The Oankali can help us to succeed, help us overcome what we are at our basic core, but at what cost? This is what we ask of the future; would cleaning our genes make us less human? Would the changing of expression or adding in of other species features diminish our humanity? Lilith despite the benefits for her child believes that humanity is what matters not the benefits but could we really turn down the possibility to grow limbs? To stop cancer and disease in our children? By using another species Butler is able to dramatize Wilsons dream into something we can either fear or dream of.


  1. I was very interested in your comments about history and genetics. I'd be interested to see you go more into the idea of lacking history or the role of genetic history. A metaphor for DNA in biology is often as a library containing books from early history to present day. I was a little confused by what you were saying about the Oankali keeping the genetic information. Where you referring to them denying the humans history by refusing to let Lilith write things down? Or was there a moment when they wanted to know genetic material and the Oankali refused? Or are you considering genetic history the same as cultural history and how the Oankali destroyed the rest of the remains of the cultures on earth? I'd be curious to see an expansion of this area.
    As for later paragraphs, your implication that Wilson is like the Oankali and what that means for human society is a strong connection. You address the positive and negative aspects of this decision making process and a lack of control. You may be able to push a little farther into what this means and perhaps reading more into Lilith's Brood will give more answers to the question about what happens to the original human species and the later generations. I think that this future will be important to understanding how Butler regards Wilson. If it's a complete disaster, that would have one meaning, or if it works out really well than that would mean another thing - I'm guessing it'll be somewhere in between.
    There's also the fact that we're humans reading this, like was addressed in class, we value individual choice and decisions.

    I think in general you have a lot of interesting suggestions here. You may want to make the transitions between things more clear if you were going to expand this. Also you ask a lot of questions which are suggestive to the reader but if you were to expand, perhaps you could look into answering them.

  2. I like the first sentence: it's opinionated and interesting. Ideally, if you'd revise, I'd like you to try to coherently state not just that Butler responds to Wilson's question, but to articulate what her *answer* is - that is, how are we "solved" (or not) as a moral problem?

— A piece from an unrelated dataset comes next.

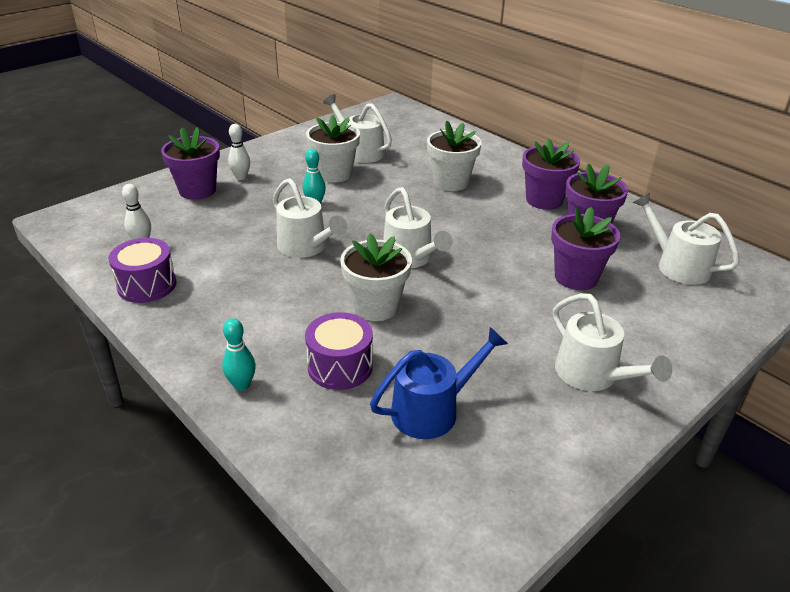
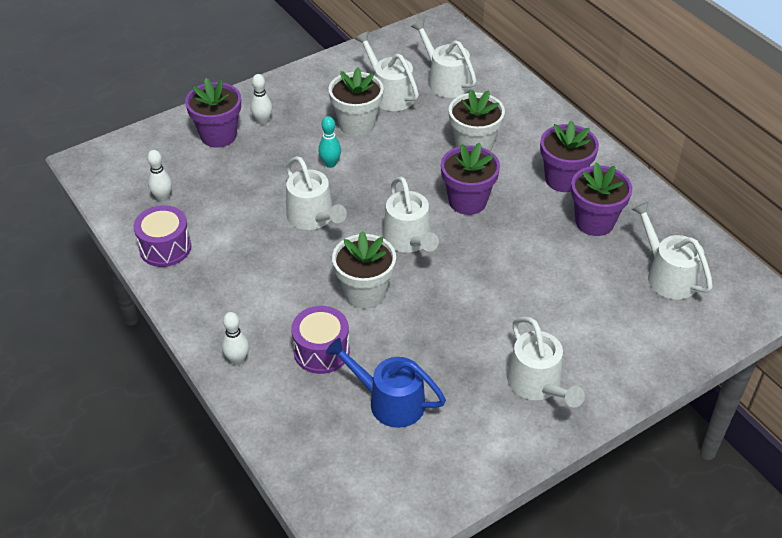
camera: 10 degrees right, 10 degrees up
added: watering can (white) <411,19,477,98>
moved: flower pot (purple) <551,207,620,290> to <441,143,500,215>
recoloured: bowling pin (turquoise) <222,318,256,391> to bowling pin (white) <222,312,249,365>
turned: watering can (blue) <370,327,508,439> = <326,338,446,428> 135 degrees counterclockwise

    The second paragraph raises interesting questions - but as such, it is at least somewhat unfocused. Ideally, you'd want to raise the most relevant questions in the first paragraph, and direct the rest of the essay at least *toward* some kind of answer. A clarified and shortened version of the first two paragraphs might more explictly show how withhodling genetic history is a moral choice, or the answer to a moral problem - anyway, I think that's what you're up to.

    The idea that the Oankali should be understood as Wilsonian scientists is fine, as is the argument we can see a Wilsonian view of gender and the history of gender here - but while all of that is fine, none of it really gives you a focused argument - if anything, the essay is becoming less focused as it goes.

    Unsurprisingly, given the tendency toward increasing vagueness throughout, the final paragraph is vague indeed.

    Overall: All of your ways of relating Butler to Wilson are fine, even good. But as an exploration of what seems to be your thesis - that like Home Superbus, the Oankali face a difficult moral dilemma - you don't make much progress. Probably what's most lacking is a response (that is, your response) to the moral choices or orientation of the Oankali. That is, your point of view is overly absent, and probaby needs to be what guides us through this essay.